• No results found

De multimodale aanpak wordt als kern gezien omdat risicofactoren van werk en opleiding zelden op zichzelf staan maar samenhangen met andere risicofactoren, zoals sociale, cognitieve

en praktische vaardigheidstekorten. De aanpak is dan ook gericht op 1) werk/opleiding, 2) wonen, 3) sociaal netwerk en vrije tijd. Problemen bij wonen en sociaal netwerk/vrije tijd moeten ook en soms eerst opgelost worden als zij belemmerend werken voor werk of opleiding. 3.4 In hoeverre worden relevante gegevens bijgehouden? (onderzoeksvraag 2b)

De volgende gegevens worden geregistreerd door begeleiders van Work-Wise Direct. Zoals vermeld in de inleiding zijn de registraties niet volledig en moeten deze gegevens dan ook voorzichtig geïnterpreteerd worden:

1. Contactgegevens van deelnemers.

2. Kenmerken van deelnemers met betrekking tot a) afstand tot de arbeidsmarkt, b) zelfredzaamheid, c) woonsituatie, d) sociale situatie blijkend uit de Dariuz.

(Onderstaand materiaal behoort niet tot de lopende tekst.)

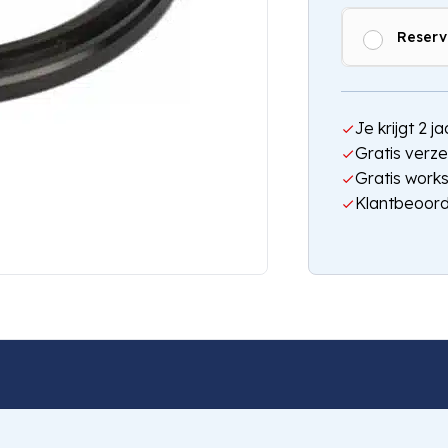
Reserv
Je krijgt 2 
Gratis verze
Gratis work
Klantbeoord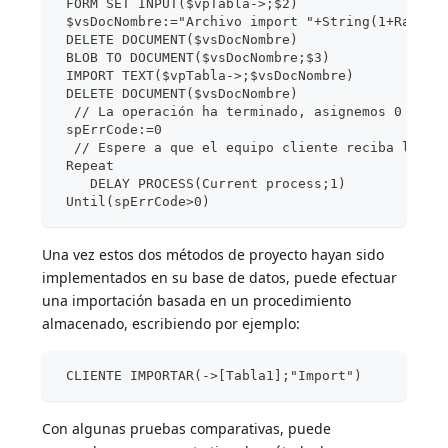
 FORM SET INPUT($vpTabla->;$2)
 $vsDocNombre:="Archivo import "+String(1+Random
 DELETE DOCUMENT($vsDocNombre)
 BLOB TO DOCUMENT($vsDocNombre;$3)
 IMPORT TEXT($vpTabla->;$vsDocNombre)
 DELETE DOCUMENT($vsDocNombre)
  // La operación ha terminado, asignemos 0 a sp
 spErrCode:=0
  // Espere a que el equipo cliente reciba los r
 Repeat
    DELAY PROCESS(Current process;1)
 Until(spErrCode>0)
Una vez estos dos métodos de proyecto hayan sido
implementados en su base de datos, puede efectuar
una importación basada en un procedimiento
almacenado, escribiendo por ejemplo:
 CLIENTE IMPORTAR(->[Tabla1];"Import")
Con algunas pruebas comparativas, puede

3. Werkgerelateerde informatie.

4. Financiële informatie (uitkering, schulden). 5. Trajectplan.

6. Uitgevoerde interventies.

7. Werksituatie, eventuele werkgever/uitzendburo, aantal uren per week. 8. Aantal begeleidingscontactmomenten en –duur.

9. Evaluaties, voortgang (na elke fase een evaluatie aan de gemeente, dus 4 in totaal met in de laatste een advies over werkpotentie en recidivegevoeligheid).

10. Uitval (redenen).

Recidive tijdens deelname werd in eerste instantie ook geregistreerd, maar omdat de begeleiders niet over alle feitelijke gegevens beschikken, is dit later stopgezet. Dit wordt later gemeten in de effectevaluatie.

3.5 Het programma

In de handleiding wordt aangegeven dat de interventie bestaat uit twee varianten:

1. Het basistraject, dat gericht is op het vinden van werk en/of het afmaken van een opleiding. 2. Het plustraject, waarbij een aanvullend doel is dat de deelnemer voldoende vaardigheden leert

om zelfstandig te wonen, om een eigen sociaal netwerk op te bouwen en te onderhouden en/of de vrije tijd zinvol te besteden.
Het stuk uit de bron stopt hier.